LOB Salary Guide COMPLIANCE v2 SPREADS - Flipbook - Side 12
12
2. New sanctions and regulations
The Russia-Ukraine war has been a major catalyst
for sanctions-based hiring over the last 12 months.
At the time of writing, the UK has sanctioned 1,471
Russian individuals and 169 entities , with the EU
taking similar measures.
Prior to the conflict, sanctions activity had already
been escalating for some time, especially in the
US where its enforcement agency, OFAC, strictly
regulates any transactions involving the country's
currency. Some banks have incurred fines totalling
hundreds of millions or even billions of dollars for
financial crime breaches in recent years.
It's perhaps no surprise, then, that workloads have
significantly increased for sanctions teams, many
of which are struggling to source suitably skilled
candidates.
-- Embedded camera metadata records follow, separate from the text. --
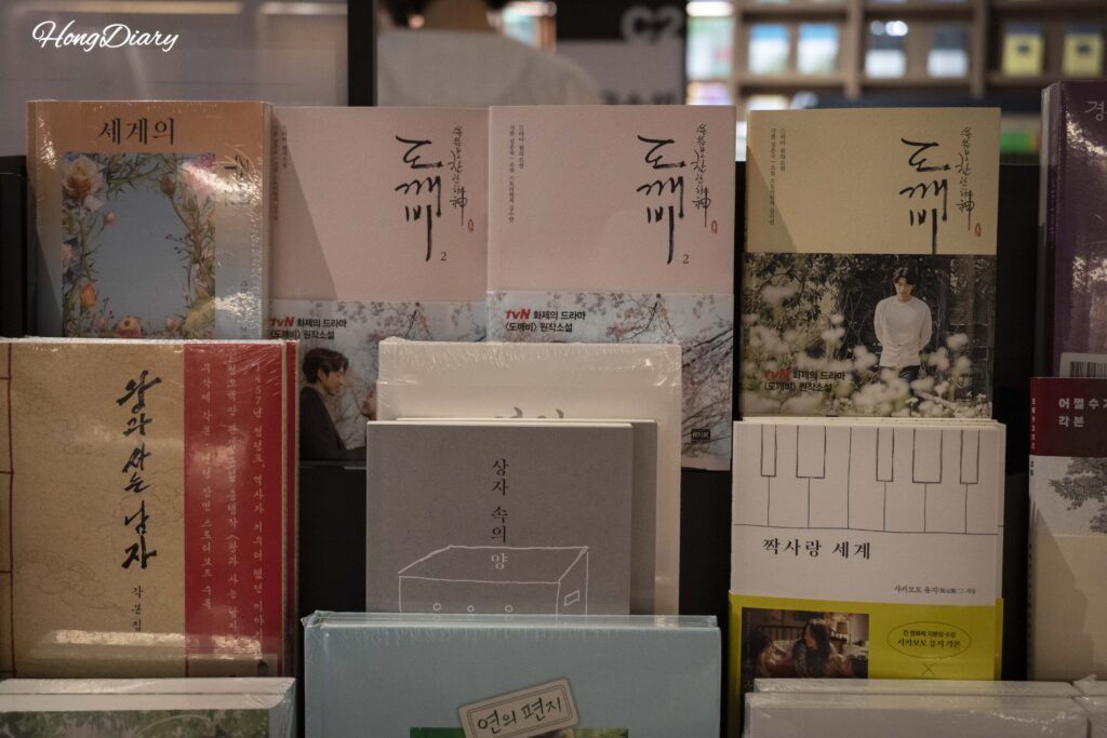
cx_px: 554
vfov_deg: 27.5
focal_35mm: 49
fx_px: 1507
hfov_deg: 40.3
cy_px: 369
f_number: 5.6
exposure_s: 1/160
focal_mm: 49
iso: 8000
In particular, advisory specialists are
highly sought-after and in continually short supply.
Meanwhile, new regulations are always a strong
driver of demand within compliance, and 2023 will
be no exception.
Some of the key regulatory issues this year include
the introduction of the FCA's new Consumer Duty;
increased scrutiny on poor ESG practices, especially
'greenwashing'; and a consultation on regulations
for critical third-party providers to financial firms.
We have also seen demand increase for
compliance professionals with skills and experience
in the area of financial promotions and distribution,
with the FCA last year announcing its goal to
strengthen existing rules for high-risk investments.